Se tanto se pode salientar de sua abrangente produção intelectual, em menor plano não se deve situar a sua vida pública, vocação desde cedo despertada. Homem de Estado, probo e lúcido, Afonso Arinos pode ser definido como um liberal da mais lídima tradição da política brasileira. Ser liberal é, antes, uma atitude, um estilo de vida, ''uma conduta existencial'', como definiu Raymond Aron. Ademais, os liberais não se proclamam portadores da verdade e sabem que somente o debate e a controvérsia inoculam enzimas que fertilizam a solução dos problemas da sociedade.

Designado por Tancredo Neves, presidiu o grupo de notáveis que ficou conhecido como ''Comissão Arinos'' e foi incumbido de elaborar sugestões à Constituinte instalada em 1987. Mais adiante, foi escolhido para dirigir a comissão de sistematização, que elaborou o projeto de Constituição a ser discutido pelo plenário.

Na sessão de promulgação da Carta de 1988 lembrou, em nome dos constituintes, a experiência histórica brasileira e observou que os autores de Direito Constitucional Comparado registram um fenômeno marcante: ''(...) nunca existiu distância maior entre a letra escrita dos textos constitucionais e a sua aplicação''. E, ao encerrar, advertiu que outra tarefa se abria aos membros do Congresso, a de, ''apesar de quaisquer divergências..., colaborar nas leis que a tornem mais rapidamente e mais eficazmente operativa''.

Não se pode deixar de destacar que os instantes de ruptura em nosso processo político decorreram do distanciamento entre a condução autoritária do Estado e as aspirações democráticas da sociedade, só satisfeitas quando o poder se reconcilia com a nação. A Aliança Democrática, pactuada há 20 anos, é bem a expressão desse querer coletivo. Afonso Arinos dela participou ativamente desde o processo de mobilização para a Nova República, expressão por ele cunhada para definir a plataforma do novo governo.

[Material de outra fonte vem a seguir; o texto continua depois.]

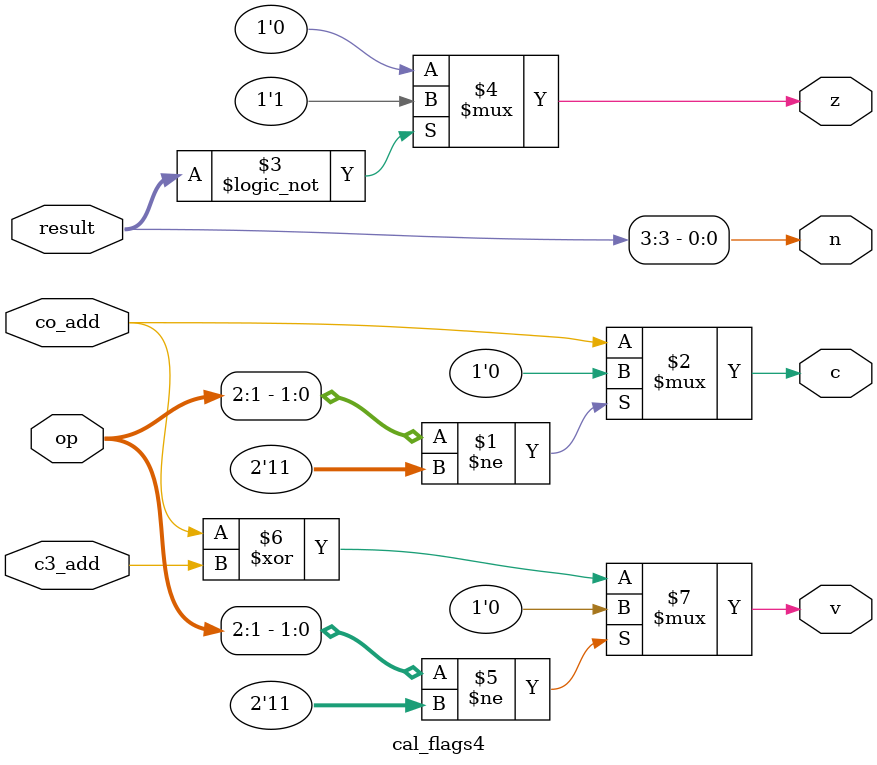
<source format=v>
module cal_flags4(op,result,co_add,c3_add,c,n,z,v);
  input [2:0] op; //opcode
  input [3:0] result;
  input co_add, c3_add;
  
  output c,n,z,v; //flag
  
  //conditional operator assign
  //c(carry): When Carry Occurs
  assign c=(op[2:1] != 2'b11) ? 1'b0 : co_add;
  
  //n(negative): sign bit==1
  assign n=result[3]; //MSB
  
  //z(zero): Operation result==0
  assign z=(result == 4'b0) ? 1'b1 : 1'b0;
  
  //v(overflow): carry[n-1] XOR carry[n-2]
  assign v=(op[2:1] != 2'b11) ? 1'b0 : co_add ^ c3_add;
  
endmodule

</source>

Na madrugada de 15 de março de 1985, sobreveio o anticlímax do processo político: a imprevista hospitalização de Tancredo Neves, causando perplexidade ao país e parecendo frustrar, na 25ª hora, os sonhos do grande projeto que unira a nação.

Tornou-se indispensável agir rapidamente. Era essencial a iniciativa de não interromper o curso da legalidade. Uma vez mais, o mestre Afonso Arinos, com sua autoridade moral e na condição de duas vezes professor de Direito Constitucional, apontou a solução, invocando o Artigo 77 da Constituição então em vigor, encerrando as divergências que pudessem ser suscitadas, garantindo a posse do vice-presidente José Sarney.

É útil à nação recordar episódios da exemplar vida de Arinos que realçam a sua presença na consolidação da democracia no tecido social brasileiro.

Em tese, defendida na década de 50, intitulada ''História e teoria dos partidos políticos no Brasil'', Arinos sustenta não ser possível a democracia sem a existência de partidos políticos e conclui: ''Manter a democracia significa, pois, para o Brasil, cultivar e robustecer a instituição dos partidos. (...) Todo o brasileiro consciente tem o direito de se integrar a um partido, como prova da aquisição de uma verdadeira cidadania. O partido é o lar cívico''.

Em 1947, votou contra o projeto de cassação dos parlamentares do então Partido Comunista Brasileiro. Igual conduta adotou em 1957, por ocasião da tentativa de cassar o mandato de Carlos Lacerda.

A Lei Afonso Arinos, dos idos de 1951, contra o preconceito racial, paradigma a inspirar iniciativas semelhantes em todo o país, é também medida que concorre para a consolidação de uma sociedade multirracial. Sobre Arinos, afirmou o ministro e seu colega na Câmara , Aliomar Baleeiro: a ele ''caberia a divisa latina 'E plurimus unum', tal a versatibilidade de aptidões e de talentos dentro da unidade monolítica de seu espírito''.

Tudo nos conduz, portanto, a situá-lo como um ente dotado do dom da sabedoria: a um só tempo telúrico, posto que se considerava ''três cruzes brasileiro'', e universal pela sua condição de pensador; telúrico não mero provinciano, universal, não um cosmopolita que se julga cidadão de todo o mundo.